Your Pretrained Model Tells the Difficulty Itself: A Self-Adaptive Curriculum Learning Paradigm for Natural Language Understanding

Published: 22 Jun 2025, Last Modified: 22 Jun 2025ACL-SRW 2025 PosterEveryoneRevisionsBibTeXCC BY 4.0
Keywords: curriculum learning, difficulty estimation, fine-tuning, language models, natural language understanding
TL;DR: We propose a self-adaptive curriculum learning paradigm that uses pretrained language models to estimate sample difficulty and guide fine-tuning via novel sampling strategies.
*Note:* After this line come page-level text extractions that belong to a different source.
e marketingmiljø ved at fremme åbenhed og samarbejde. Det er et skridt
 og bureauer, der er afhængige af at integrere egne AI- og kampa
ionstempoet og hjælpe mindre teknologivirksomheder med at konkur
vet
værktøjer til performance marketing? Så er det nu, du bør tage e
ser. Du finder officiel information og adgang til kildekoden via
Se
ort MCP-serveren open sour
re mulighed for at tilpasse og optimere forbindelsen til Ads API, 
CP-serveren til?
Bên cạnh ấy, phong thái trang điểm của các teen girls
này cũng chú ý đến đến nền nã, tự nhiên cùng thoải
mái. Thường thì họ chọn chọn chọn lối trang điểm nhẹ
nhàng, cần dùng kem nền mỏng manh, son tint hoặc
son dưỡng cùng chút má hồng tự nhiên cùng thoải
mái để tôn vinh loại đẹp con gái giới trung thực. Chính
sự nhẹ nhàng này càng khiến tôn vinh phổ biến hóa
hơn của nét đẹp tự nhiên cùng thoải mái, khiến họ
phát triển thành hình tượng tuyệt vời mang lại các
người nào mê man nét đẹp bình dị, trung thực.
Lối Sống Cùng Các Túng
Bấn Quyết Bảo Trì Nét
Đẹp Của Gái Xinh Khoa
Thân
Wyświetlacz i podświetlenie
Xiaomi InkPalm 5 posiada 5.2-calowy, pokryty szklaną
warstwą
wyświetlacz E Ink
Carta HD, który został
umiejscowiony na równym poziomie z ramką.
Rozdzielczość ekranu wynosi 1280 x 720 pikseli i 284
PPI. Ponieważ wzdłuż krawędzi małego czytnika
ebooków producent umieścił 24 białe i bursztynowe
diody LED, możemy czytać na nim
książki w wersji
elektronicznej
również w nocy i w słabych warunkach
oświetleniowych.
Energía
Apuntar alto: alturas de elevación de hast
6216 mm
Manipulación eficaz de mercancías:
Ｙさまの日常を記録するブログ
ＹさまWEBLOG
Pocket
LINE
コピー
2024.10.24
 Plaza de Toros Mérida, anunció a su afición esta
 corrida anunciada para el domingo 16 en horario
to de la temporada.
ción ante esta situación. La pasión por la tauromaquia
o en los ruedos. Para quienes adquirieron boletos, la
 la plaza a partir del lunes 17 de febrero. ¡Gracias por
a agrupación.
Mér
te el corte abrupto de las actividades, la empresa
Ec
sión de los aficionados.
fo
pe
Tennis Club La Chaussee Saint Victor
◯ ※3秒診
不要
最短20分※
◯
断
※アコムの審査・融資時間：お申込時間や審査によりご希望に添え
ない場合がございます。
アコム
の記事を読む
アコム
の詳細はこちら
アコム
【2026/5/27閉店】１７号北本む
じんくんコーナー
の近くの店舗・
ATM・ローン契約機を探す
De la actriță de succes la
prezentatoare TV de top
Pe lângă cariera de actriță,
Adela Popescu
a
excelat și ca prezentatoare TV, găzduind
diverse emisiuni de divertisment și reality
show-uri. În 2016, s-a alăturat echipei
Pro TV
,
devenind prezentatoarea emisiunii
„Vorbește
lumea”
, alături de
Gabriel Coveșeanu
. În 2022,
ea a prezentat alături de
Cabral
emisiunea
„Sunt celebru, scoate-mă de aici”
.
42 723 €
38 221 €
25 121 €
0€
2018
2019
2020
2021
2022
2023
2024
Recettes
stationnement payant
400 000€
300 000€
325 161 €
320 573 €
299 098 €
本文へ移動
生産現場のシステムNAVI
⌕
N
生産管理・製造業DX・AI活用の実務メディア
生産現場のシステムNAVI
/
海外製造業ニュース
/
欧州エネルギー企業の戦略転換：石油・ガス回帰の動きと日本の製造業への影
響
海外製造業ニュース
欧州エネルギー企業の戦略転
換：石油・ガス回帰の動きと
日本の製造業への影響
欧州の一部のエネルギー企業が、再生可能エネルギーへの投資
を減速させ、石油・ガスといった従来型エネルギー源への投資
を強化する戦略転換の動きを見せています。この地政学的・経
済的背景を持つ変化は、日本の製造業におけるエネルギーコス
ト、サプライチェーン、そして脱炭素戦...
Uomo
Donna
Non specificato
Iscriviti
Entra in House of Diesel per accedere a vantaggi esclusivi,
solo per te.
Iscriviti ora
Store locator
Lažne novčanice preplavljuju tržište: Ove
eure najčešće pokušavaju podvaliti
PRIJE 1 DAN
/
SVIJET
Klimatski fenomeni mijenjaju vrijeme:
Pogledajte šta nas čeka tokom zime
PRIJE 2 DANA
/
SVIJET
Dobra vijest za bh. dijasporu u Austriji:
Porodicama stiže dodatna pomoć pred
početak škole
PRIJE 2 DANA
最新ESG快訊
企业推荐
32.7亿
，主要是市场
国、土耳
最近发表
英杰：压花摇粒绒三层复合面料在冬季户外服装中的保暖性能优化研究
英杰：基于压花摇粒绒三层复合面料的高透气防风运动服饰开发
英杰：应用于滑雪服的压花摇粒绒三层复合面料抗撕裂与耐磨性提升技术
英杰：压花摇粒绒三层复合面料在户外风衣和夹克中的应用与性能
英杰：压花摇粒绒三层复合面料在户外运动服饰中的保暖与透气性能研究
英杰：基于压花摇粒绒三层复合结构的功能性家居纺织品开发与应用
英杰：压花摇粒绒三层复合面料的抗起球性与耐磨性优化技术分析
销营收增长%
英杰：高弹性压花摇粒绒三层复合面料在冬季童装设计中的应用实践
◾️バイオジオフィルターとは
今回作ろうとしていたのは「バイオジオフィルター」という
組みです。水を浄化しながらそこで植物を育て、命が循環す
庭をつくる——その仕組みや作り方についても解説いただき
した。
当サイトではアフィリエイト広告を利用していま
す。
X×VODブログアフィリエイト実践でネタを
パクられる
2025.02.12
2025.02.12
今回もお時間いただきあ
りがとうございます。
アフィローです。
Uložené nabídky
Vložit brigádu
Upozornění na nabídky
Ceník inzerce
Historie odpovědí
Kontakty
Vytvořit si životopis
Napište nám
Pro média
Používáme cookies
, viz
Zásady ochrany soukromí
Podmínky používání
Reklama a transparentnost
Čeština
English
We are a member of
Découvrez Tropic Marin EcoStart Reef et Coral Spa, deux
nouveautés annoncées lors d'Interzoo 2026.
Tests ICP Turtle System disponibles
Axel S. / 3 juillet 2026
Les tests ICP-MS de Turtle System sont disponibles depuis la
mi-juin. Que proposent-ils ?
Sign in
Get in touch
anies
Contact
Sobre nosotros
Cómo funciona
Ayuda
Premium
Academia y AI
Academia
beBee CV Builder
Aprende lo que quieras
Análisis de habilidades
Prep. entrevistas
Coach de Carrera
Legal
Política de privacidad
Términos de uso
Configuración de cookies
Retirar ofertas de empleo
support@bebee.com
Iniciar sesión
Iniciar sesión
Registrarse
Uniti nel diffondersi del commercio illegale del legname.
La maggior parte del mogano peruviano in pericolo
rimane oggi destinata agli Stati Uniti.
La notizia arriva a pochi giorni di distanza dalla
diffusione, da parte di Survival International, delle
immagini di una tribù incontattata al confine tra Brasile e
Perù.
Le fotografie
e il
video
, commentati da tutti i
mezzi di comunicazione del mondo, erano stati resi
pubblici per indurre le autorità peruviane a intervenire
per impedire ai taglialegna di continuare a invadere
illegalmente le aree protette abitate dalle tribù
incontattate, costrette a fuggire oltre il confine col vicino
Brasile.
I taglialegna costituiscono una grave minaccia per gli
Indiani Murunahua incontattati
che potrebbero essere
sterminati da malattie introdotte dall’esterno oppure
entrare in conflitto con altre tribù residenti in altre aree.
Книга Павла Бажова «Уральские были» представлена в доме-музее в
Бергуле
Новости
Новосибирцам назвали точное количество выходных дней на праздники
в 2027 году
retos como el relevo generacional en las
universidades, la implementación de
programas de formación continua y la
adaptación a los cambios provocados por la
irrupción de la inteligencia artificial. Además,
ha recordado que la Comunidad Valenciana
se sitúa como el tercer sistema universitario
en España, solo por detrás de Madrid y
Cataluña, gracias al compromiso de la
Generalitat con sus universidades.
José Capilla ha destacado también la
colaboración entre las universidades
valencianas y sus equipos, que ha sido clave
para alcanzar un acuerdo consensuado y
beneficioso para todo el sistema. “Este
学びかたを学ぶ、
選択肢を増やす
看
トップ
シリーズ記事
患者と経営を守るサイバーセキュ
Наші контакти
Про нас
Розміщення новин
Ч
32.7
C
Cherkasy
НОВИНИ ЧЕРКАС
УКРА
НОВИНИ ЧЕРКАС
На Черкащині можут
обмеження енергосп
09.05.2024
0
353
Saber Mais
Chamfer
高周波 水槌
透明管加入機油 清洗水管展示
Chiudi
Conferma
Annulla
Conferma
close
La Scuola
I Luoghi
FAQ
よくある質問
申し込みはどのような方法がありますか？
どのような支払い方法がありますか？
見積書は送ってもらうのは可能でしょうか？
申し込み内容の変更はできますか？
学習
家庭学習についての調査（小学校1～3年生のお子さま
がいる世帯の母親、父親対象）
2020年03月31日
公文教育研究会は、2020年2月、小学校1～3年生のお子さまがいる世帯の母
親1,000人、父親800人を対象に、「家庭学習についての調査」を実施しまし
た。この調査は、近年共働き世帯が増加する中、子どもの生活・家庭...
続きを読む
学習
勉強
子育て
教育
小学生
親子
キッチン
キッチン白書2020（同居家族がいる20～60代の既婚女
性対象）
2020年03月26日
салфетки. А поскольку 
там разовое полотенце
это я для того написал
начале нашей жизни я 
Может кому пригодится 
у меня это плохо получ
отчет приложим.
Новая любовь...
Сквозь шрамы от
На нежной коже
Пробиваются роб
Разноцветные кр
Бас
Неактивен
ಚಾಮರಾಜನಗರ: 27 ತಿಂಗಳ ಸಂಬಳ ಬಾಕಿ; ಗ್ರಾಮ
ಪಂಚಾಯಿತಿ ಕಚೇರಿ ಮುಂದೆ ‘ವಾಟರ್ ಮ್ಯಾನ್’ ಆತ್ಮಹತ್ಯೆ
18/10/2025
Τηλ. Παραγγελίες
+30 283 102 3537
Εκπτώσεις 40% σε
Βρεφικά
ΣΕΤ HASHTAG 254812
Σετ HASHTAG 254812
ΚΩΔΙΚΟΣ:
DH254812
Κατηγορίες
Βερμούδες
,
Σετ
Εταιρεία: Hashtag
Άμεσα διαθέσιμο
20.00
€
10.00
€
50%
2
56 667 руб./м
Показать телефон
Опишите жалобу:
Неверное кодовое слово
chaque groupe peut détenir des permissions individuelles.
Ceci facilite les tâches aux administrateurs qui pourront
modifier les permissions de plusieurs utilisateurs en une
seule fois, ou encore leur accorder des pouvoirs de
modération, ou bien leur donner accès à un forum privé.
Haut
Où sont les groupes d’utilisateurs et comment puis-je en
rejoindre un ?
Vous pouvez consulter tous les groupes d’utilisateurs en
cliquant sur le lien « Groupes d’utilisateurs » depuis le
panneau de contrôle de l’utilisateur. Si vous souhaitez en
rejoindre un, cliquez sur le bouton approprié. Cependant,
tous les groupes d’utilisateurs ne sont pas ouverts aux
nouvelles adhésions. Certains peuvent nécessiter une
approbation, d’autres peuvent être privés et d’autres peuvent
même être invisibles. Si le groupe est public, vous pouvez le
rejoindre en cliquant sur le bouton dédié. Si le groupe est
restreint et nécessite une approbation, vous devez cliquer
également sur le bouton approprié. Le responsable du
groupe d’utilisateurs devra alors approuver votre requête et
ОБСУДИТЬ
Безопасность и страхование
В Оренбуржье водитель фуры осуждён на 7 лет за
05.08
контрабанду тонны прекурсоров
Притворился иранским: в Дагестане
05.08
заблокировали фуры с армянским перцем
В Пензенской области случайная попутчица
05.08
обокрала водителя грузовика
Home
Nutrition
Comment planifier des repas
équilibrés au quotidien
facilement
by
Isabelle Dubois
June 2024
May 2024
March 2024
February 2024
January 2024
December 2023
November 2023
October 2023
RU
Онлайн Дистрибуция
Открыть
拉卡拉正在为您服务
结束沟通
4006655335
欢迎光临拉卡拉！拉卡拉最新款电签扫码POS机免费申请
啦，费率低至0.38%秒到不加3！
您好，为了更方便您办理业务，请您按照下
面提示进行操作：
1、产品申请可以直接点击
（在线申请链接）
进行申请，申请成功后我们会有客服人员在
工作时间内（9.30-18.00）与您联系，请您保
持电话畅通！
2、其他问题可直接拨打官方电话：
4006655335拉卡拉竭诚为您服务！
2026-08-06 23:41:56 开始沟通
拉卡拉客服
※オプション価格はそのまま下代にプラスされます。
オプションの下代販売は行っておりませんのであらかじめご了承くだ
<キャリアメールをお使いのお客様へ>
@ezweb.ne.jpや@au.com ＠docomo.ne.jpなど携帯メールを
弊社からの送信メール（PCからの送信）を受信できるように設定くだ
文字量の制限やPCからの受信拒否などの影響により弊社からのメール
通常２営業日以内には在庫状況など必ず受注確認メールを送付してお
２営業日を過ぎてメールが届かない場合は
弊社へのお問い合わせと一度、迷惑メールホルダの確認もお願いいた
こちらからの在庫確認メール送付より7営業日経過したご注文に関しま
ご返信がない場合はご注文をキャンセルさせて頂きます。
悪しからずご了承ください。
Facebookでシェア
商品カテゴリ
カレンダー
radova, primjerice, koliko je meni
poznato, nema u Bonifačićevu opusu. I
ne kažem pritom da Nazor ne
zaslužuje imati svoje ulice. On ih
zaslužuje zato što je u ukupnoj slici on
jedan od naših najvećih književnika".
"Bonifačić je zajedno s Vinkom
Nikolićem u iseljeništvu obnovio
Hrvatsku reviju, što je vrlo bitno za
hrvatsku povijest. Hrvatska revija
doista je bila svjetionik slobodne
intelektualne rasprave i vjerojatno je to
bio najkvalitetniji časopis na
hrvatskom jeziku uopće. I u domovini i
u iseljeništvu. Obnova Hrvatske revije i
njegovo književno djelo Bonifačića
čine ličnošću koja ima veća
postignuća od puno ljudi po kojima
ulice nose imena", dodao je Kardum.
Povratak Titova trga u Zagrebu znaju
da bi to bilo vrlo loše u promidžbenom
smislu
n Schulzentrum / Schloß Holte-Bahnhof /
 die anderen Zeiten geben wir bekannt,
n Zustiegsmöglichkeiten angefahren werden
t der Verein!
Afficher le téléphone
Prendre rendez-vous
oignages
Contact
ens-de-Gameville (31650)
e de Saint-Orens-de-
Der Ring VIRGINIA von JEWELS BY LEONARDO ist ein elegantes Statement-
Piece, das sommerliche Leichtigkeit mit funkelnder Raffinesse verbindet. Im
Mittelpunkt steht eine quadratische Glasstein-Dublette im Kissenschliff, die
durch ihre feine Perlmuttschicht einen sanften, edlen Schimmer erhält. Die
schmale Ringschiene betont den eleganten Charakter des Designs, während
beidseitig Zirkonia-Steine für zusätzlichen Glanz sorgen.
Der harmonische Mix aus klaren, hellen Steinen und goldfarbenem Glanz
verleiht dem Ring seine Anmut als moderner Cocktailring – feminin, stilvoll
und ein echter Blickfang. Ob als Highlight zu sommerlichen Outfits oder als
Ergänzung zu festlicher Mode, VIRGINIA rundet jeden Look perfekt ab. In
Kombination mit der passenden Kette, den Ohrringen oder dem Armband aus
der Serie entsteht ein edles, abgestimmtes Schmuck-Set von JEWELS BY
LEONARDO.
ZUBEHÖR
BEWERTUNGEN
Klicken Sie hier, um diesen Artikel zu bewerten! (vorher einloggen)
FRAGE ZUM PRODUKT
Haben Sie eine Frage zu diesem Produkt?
Abstract: Curriculum learning is a widely adopted training strategy in natural language processing (NLP), where models are exposed to examples organized by increasing difficulty to enhance learning efficiency and performance. However, most existing approaches rely on manually defined difficulty metrics -- such as text length -- which may not accurately reflect the model’s own perspective. To overcome this limitation, we present a self-adaptive curriculum learning paradigm that prioritizes fine-tuning examples based on difficulty scores predicted by pre-trained language models (PLMs) themselves. Building on these scores, we explore various training strategies that differ in the ordering of examples for the fine-tuning: from easy-to-hard, hard-to-easy, to mixed sampling. We evaluate our method on four natural language understanding (NLU) datasets covering both binary and multi-class classification tasks. Experimental results show that our approach leads to faster convergence and improved performance compared to standard random sampling.